*** Opening Text block ***

- Recent studies from Germany and Puerto Rico, and a global meta-study, all point to a serious, dramatic decline in insect abundance. Plummeting insect populations could deeply impact ecosystems and human civilization, as these tiny creatures form the base of the food chain, pollinate, dispose of waste, and enliven soils.
- However, limited baseline data makes it difficult for scientists to say with certainty just how deep the crisis may be, though anecdotal evidence is strong. To that end, Mongabay is launching a four-part series — likely the most in-depth, nuanced look at insect decline yet published by any media outlet.
- Mongabay interviewed 24 entomologists and researchers on six continents working in over a dozen nations to determine what we know regarding the “great insect dying,” including an overview article, and an in-depth story looking at temperate insects in the U.S. and the European Union — the best studied for their abundance.
- We also utilize Mongabay’s position as a leader in tropical reporting to focus solely on insect declines in the tropics and subtropics, where lack of baseline data is causing scientists to rush to create new, urgently needed survey study projects. The final story looks at what we can do to curb and reverse the loss of insect abundance.

*** Closing Text block ***

§ **Exercises to complete**
**1.** Answer these questions from the insect decline summary:
(a) Which two places are named as the sites of recent studies?
(b) How many entomologists and researchers did Mongabay interview?
(c) What does the final story look at?
**2.** How would you render this sentence from the insect decline summary in Spanish: "Plummeting insect populations could deeply impact ecosystems and human civilization, as these tiny creatures form the base of the food chain, pollinate, dispose of waste, and enliven soils."
The records come from a separate source.

*** Opening Data ***

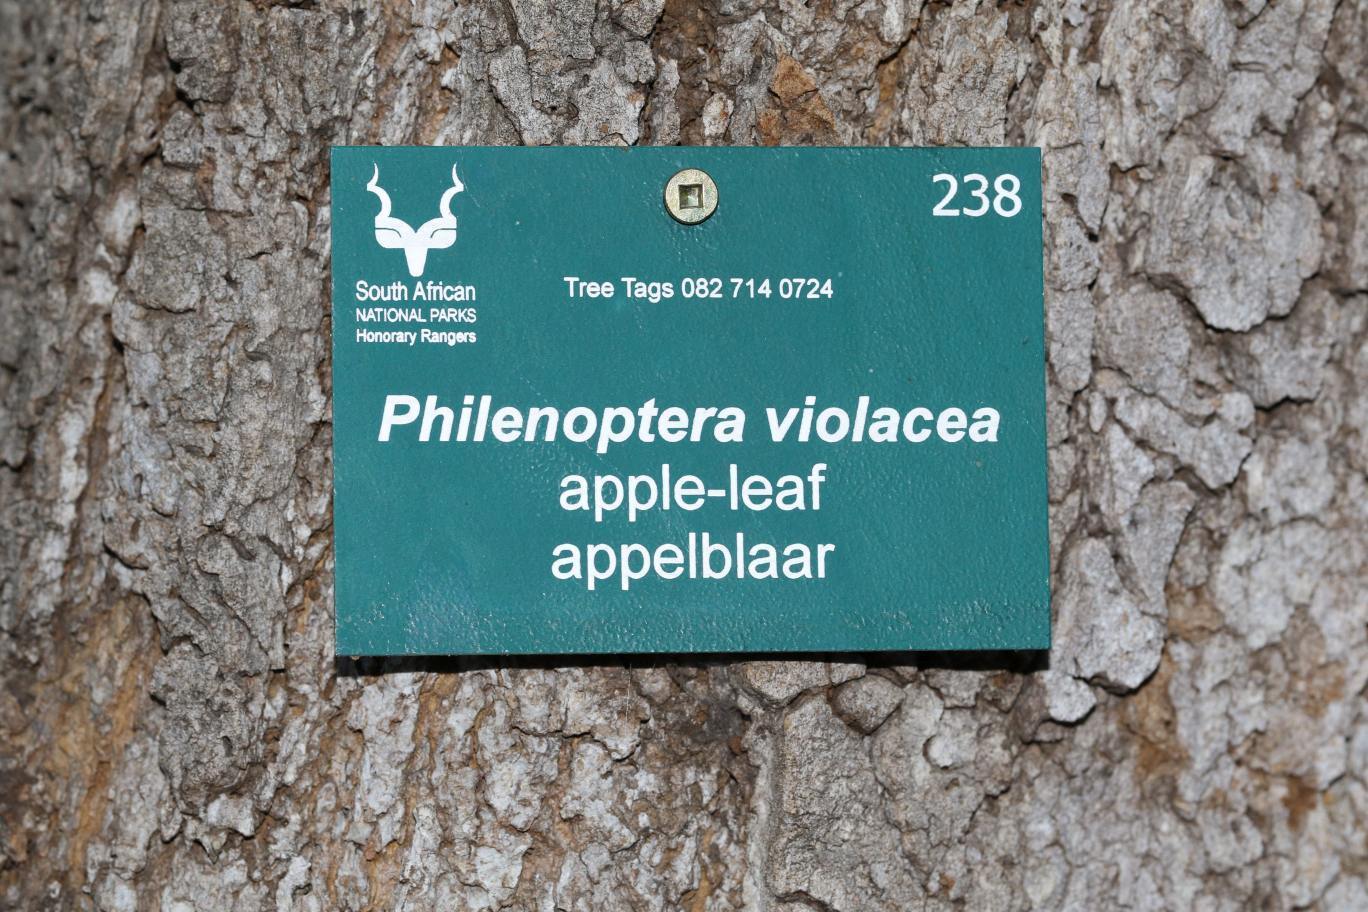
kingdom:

*** Closing Data ***
*** Opening Data ***

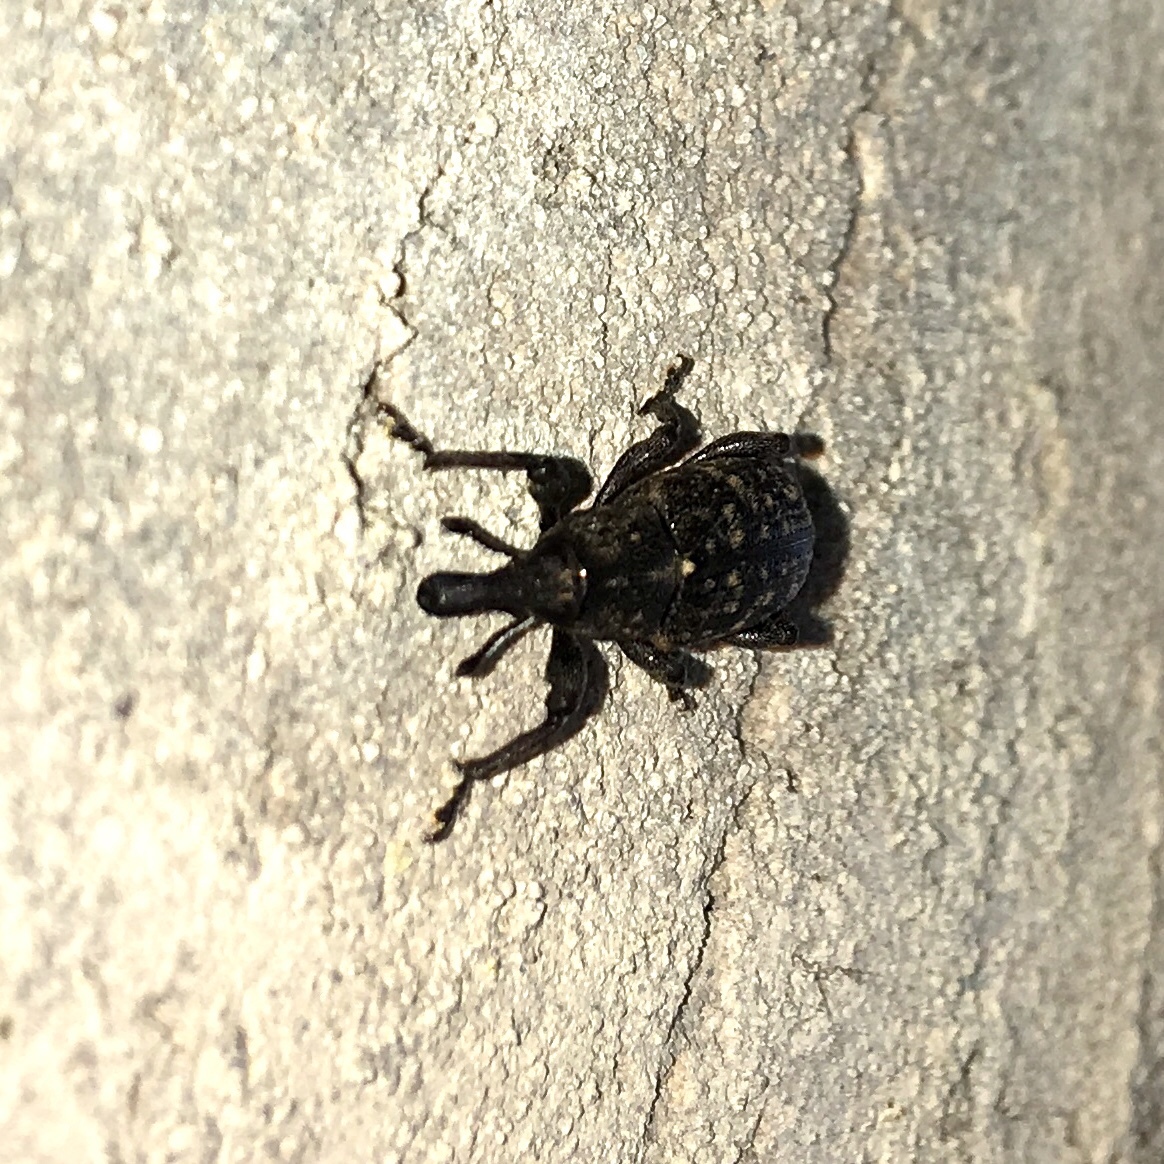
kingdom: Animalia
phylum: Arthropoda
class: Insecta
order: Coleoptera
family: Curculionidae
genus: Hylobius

*** Closing Data ***

§ **Answers for this exercise**
**1.**
(a) Germany and Puerto Rico.
(b) 24.
(c) What we can do to curb and reverse the loss of insect abundance.

**2.** La caída en picada de las poblaciones de insectos podría afectar profundamente a los ecosistemas y a la civilización humana, ya que estas diminutas criaturas forman la base de la cadena alimentaria, polinizan, eliminan desechos y dan vida a los suelos.